[Source records]
○ ○ ○ ○ ○ ○ ○

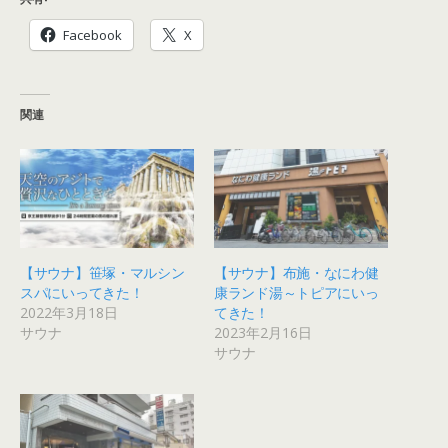
Facebook
X
関連
【サウナ】笹塚・マルシン
【サウナ】布施・なにわ健
スパにいってきた！
康ランド湯～トピアにいっ
2022年3月18日
てきた！
サウナ
2023年2月16日
サウナ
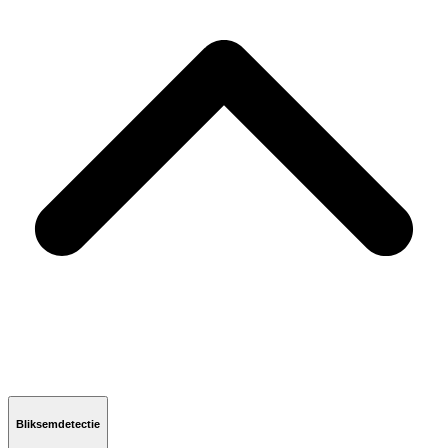
Bliksemdetectie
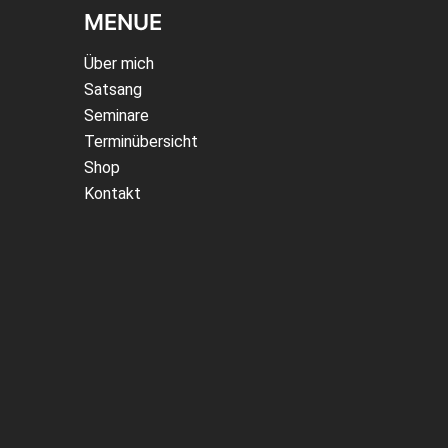
MENUE
Über mich
Satsang
Seminare
Terminübersicht
Shop
Kontakt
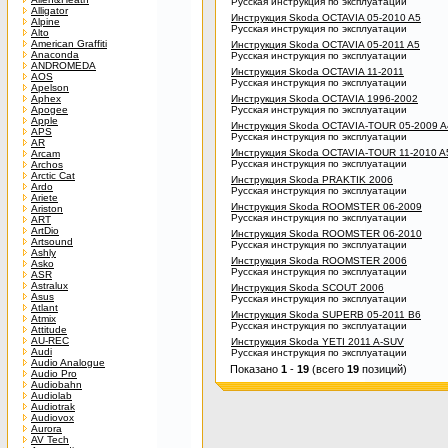
Русская инструкция по эксплуатации
Alligator
Инструкция Skoda OCTAVIA 05-2010 A5
Alpine
Русская инструкция по эксплуатации
Alto
American Graffiti
Инструкция Skoda OCTAVIA 05-2011 A5
Anaconda
Русская инструкция по эксплуатации
ANDROMEDA
Инструкция Skoda OCTAVIA 11-2011
AOS
Русская инструкция по эксплуатации
Apelson
Aphex
Инструкция Skoda OCTAVIA 1996-2002
Apogee
Русская инструкция по эксплуатации
Apple
Инструкция Skoda OCTAVIA-TOUR 05-2009 A
APS
Русская инструкция по эксплуатации
AR
Инструкция Skoda OCTAVIA-TOUR 11-2010 A
Arcam
Русская инструкция по эксплуатации
Archos
Arctic Cat
Инструкция Skoda PRAKTIK 2006
Ardo
Русская инструкция по эксплуатации
Ariete
Инструкция Skoda ROOMSTER 06-2009
Ariston
Русская инструкция по эксплуатации
ART
ArtDio
Инструкция Skoda ROOMSTER 06-2010
Artsound
Русская инструкция по эксплуатации
Ashly
Инструкция Skoda ROOMSTER 2006
Asko
Русская инструкция по эксплуатации
ASR
Astralux
Инструкция Skoda SCOUT 2006
Asus
Русская инструкция по эксплуатации
Atlant
Инструкция Skoda SUPERB 05-2011 B6
Atmix
Русская инструкция по эксплуатации
Attitude
AU-REC
Инструкция Skoda YETI 2011 A-SUV
Audi
Русская инструкция по эксплуатации
Audio Analogue
Показано
1
-
19
(всего
19
позиций)
Audio Pro
Audiobahn
Audiolab
Audiotrak
Audiovox
Aurora
AV Tech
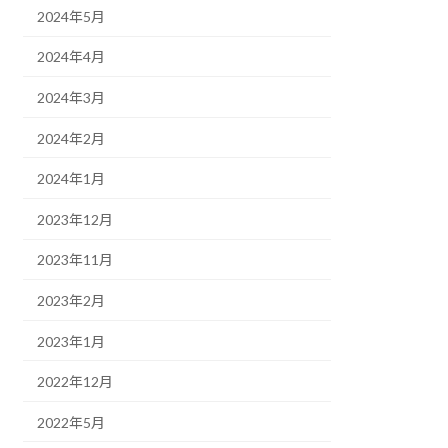
2024年5月
2024年4月
2024年3月
2024年2月
2024年1月
2023年12月
2023年11月
2023年2月
2023年1月
2022年12月
2022年5月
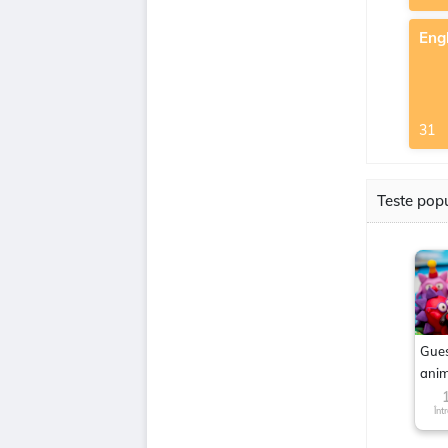
Eng
31
Teste pop
Gues
anim
char
Înt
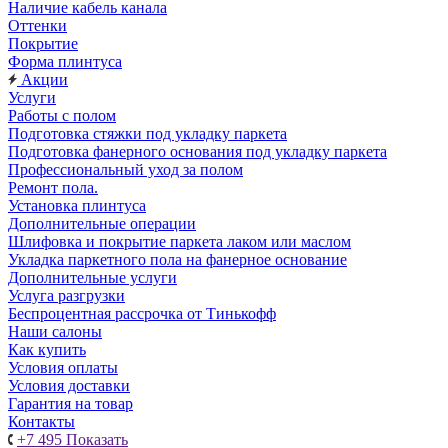
Наличие кабель канала
Оттенки
Покрытие
Форма плинтуса
Акции
Услуги
Работы с полом
Подготовка стяжки под укладку паркета
Подготовка фанерного основания под укладку паркета
Профессиональный уход за полом
Ремонт пола.
Установка плинтуса
Дополнительные операции
Шлифовка и покрытие паркета лаком или маслом
Укладка паркетного пола на фанерное основание
Дополнительные услуги
Услуга разгрузки
Беспроцентная рассрочка от Тинькофф
Наши салоны
Как купить
Условия оплаты
Условия доставки
Гарантия на товар
Контакты
+7 495
Показать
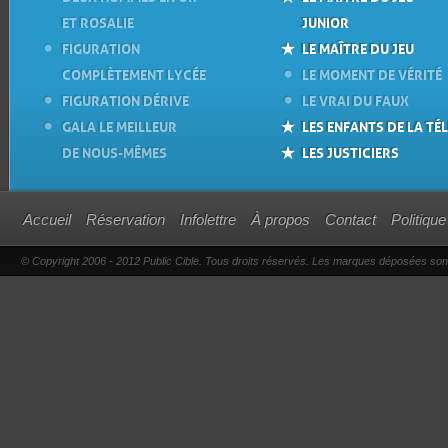
ET ROSALIE
JUNIOR
FIGURATION
LE MAÎTRE DU JEU
COMPLÈTEMENT LYCÉE
LE MOMENT DE VÉRITÉ
FIGURATION DÉRIVE
LE VRAI DU FAUX
GALA LE MEILLEUR
LES ENFANTS DE LA TÉL
DE NOUS-MÊMES
LES JUSTICIERS
Accueil
Réservation
Infolettre
À propos
Contact
Politique
© Copyright 2006 - 2012 Public Cible. Tous droits réservés. Les marques déposées sont l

○ ○ ○ ○ ○ ○ ○

• _Work item_
Copy out every line of text in the data above without changing a single character, and leave the pictures out.

• _Response area_
Facebook
X
関連
【サウナ】笹塚・マルシン
【サウナ】布施・なにわ健
スパにいってきた！
康ランド湯～トピアにいっ
2022年3月18日
てきた！
サウナ
2023年2月16日
サウナ
Bliksemdetectie
MENUE
Über mich
Satsang
Seminare
Terminübersicht
Shop
Kontakt
Русская инструкция по эксплуатации
Alligator
Инструкция Skoda OCTAVIA 05-2010 A5
Alpine
Русская инструкция по эксплуатации
Alto
American Graffiti
Инструкция Skoda OCTAVIA 05-2011 A5
Anaconda
Русская инструкция по эксплуатации
ANDROMEDA
Инструкция Skoda OCTAVIA 11-2011
AOS
Русская инструкция по эксплуатации
Apelson
Aphex
Инструкция Skoda OCTAVIA 1996-2002
Apogee
Русская инструкция по эксплуатации
Apple
Инструкция Skoda OCTAVIA-TOUR 05-2009 A
APS
Русская инструкция по эксплуатации
AR
Инструкция Skoda OCTAVIA-TOUR 11-2010 A
Arcam
Русская инструкция по эксплуатации
Archos
Arctic Cat
Инструкция Skoda PRAKTIK 2006
Ardo
Русская инструкция по эксплуатации
Ariete
Инструкция Skoda ROOMSTER 06-2009
Ariston
Русская инструкция по эксплуатации
ART
ArtDio
Инструкция Skoda ROOMSTER 06-2010
Artsound
Русская инструкция по эксплуатации
Ashly
Инструкция Skoda ROOMSTER 2006
Asko
Русская инструкция по эксплуатации
ASR
Astralux
Инструкция Skoda SCOUT 2006
Asus
Русская инструкция по эксплуатации
Atlant
Инструкция Skoda SUPERB 05-2011 B6
Atmix
Русская инструкция по эксплуатации
Attitude
AU-REC
Инструкция Skoda YETI 2011 A-SUV
Audi
Русская инструкция по эксплуатации
Audio Analogue
Показано
1
-
19
(всего
19
позиций)
Audio Pro
Audiobahn
Audiolab
Audiotrak
Audiovox
Aurora
AV Tech
2024年5月
2024年4月
2024年3月
2024年2月
2024年1月
2023年12月
2023年11月
2023年2月
2023年1月
2022年12月
2022年5月
Eng
31
Teste pop
Gues
anim
char
Înt
Наличие кабель канала
Оттенки
Покрытие
Форма плинтуса
Акции
Услуги
Работы с полом
Подготовка стяжки под укладку паркета
Подготовка фанерного основания под укладку паркета
Профессиональный уход за полом
Ремонт пола.
Установка плинтуса
Дополнительные операции
Шлифовка и покрытие паркета лаком или маслом
Укладка паркетного пола на фанерное основание
Дополнительные услуги
Услуга разгрузки
Беспроцентная рассрочка от Тинькофф
Наши салоны
Как купить
Условия оплаты
Условия доставки
Гарантия на товар
Контакты
+7 495
Показать
ET ROSALIE
JUNIOR
FIGURATION
LE MAÎTRE DU JEU
COMPLÈTEMENT LYCÉE
LE MOMENT DE VÉRITÉ
FIGURATION DÉRIVE
LE VRAI DU FAUX
GALA LE MEILLEUR
LES ENFANTS DE LA TÉL
DE NOUS-MÊMES
LES JUSTICIERS
Accueil
Réservation
Infolettre
À propos
Contact
Politique
© Copyright 2006 - 2012 Public Cible. Tous droits réservés. Les marques déposées sont l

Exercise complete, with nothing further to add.